GIVEN TEXT:
Short people got reason to live after all

A sermon preached at St. Joseph’s Episcopal Church in Durham, N.C., October 30, 2016.

Gospel: Luke 19:1–10

It’s funny what we remember and don’t remember from childhood. The church my family attended until I was seven years old is a complete blank to me. I can’t recall the name of my Sunday School teacher or a single thing I did there. I do, however, remember three very important lessons from those days. One, Jesus loves me. Two, the animals went in two by two. And three, Zacchaeus was a wee little man.

In case you’ve forgotten, or never had the joy of singing the “bible song” about the little dude, or, like me, couldn’t quite believe your memory when it was jogged, here are the lyrics, sung to something not unlike the tune of “Old King Cole”:

Zacchaeus was a wee little man,
A wee little man was he.
He climbed up in a sycamore tree
For the Lord he wanted to see;

And as the Savior passed that way,
He looked up in the tree,
Zacchaeus you come down
For I’m going to your house today.

The author’s no Bob Dylan, and I feel like there’s something missing in this version of Luke’s gospel, but, you know, there’s no better way to remember something than to set it to music. And so even today, even this very morning, children all over America are learning that Zaccheus was a wee little man.

Poor Zacchaeus.

So the guy was short. Do we have to go to “wee little man”? I keep wanting to say it in a bad imitation of a brogue, as if he were a leprechaun. Imagine what it would be like to spend your life being referred to as a “wee little man.” (Imagine being referred to as a “wee little man” two thousand years after you’re dead!)

Zacchaeus probably didn’t have to imagine it. Even in Luke, “short” seems to have been his identifying characteristic, and given that human nature sadly hasn’t changed much in two thousand years, I suspect that he may have been mercilessly made fun of for his lack of stature in life as well as in death. It happens. Children will mercilessly make fun of one another for pretty much anything, given the chance. So will adults, for that matter.

DATA UNDER STUDY:
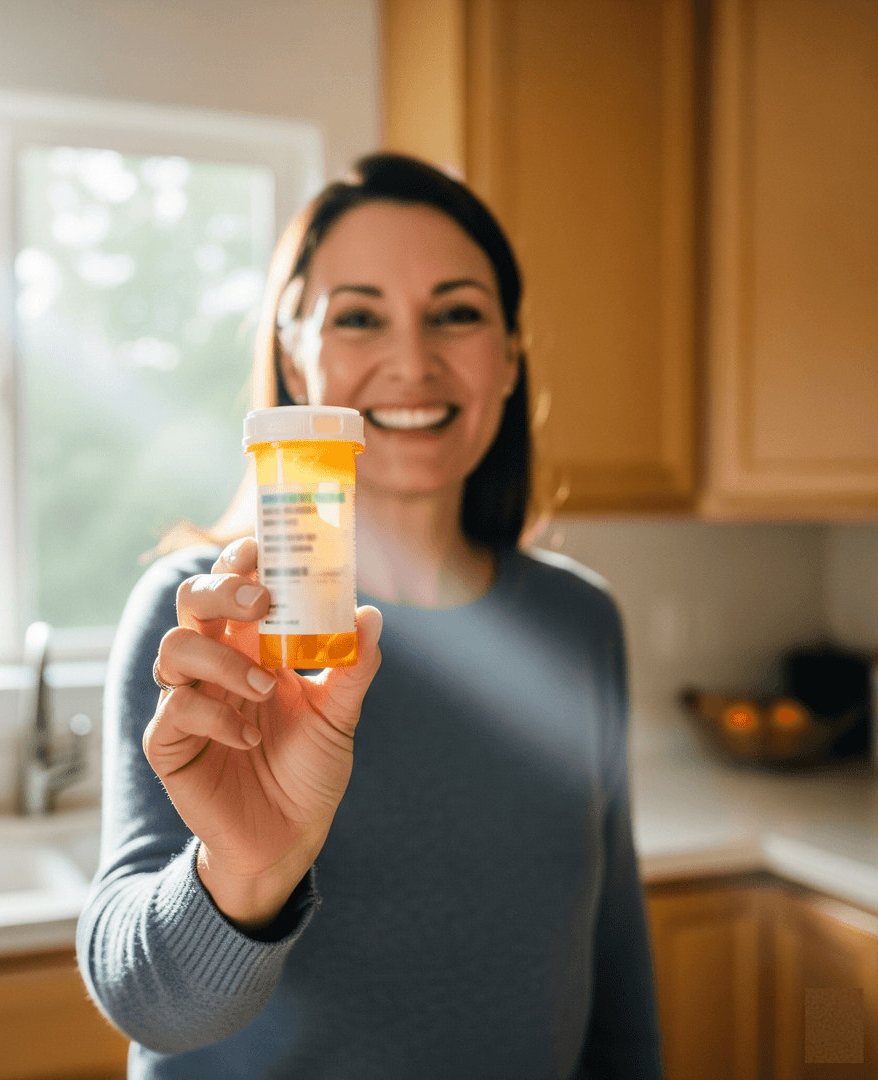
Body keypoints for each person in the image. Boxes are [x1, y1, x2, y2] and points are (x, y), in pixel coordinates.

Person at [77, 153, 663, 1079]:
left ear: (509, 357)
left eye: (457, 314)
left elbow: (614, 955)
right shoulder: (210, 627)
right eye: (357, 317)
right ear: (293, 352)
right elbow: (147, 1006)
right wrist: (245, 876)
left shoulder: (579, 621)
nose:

YOUR GOAL:
Copy the sermon word for word, from "It’s funny what" up to and including "your house today.".

SOLUTION:
It’s funny what we remember and don’t remember from childhood. The church my family attended until I was seven years old is a complete blank to me. I can’t recall the name of my Sunday School teacher or a single thing I did there. I do, however, remember three very important lessons from those days. One, Jesus loves me. Two, the animals went in two by two. And three, Zacchaeus was a wee little man.

In case you’ve forgotten, or never had the joy of singing the “bible song” about the little dude, or, like me, couldn’t quite believe your memory when it was jogged, here are the lyrics, sung to something not unlike the tune of “Old King Cole”:

Zacchaeus was a wee little man,
A wee little man was he.
He climbed up in a sycamore tree
For the Lord he wanted to see;

And as the Savior passed that way,
He looked up in the tree,
Zacchaeus you come down
For I’m going to your house today.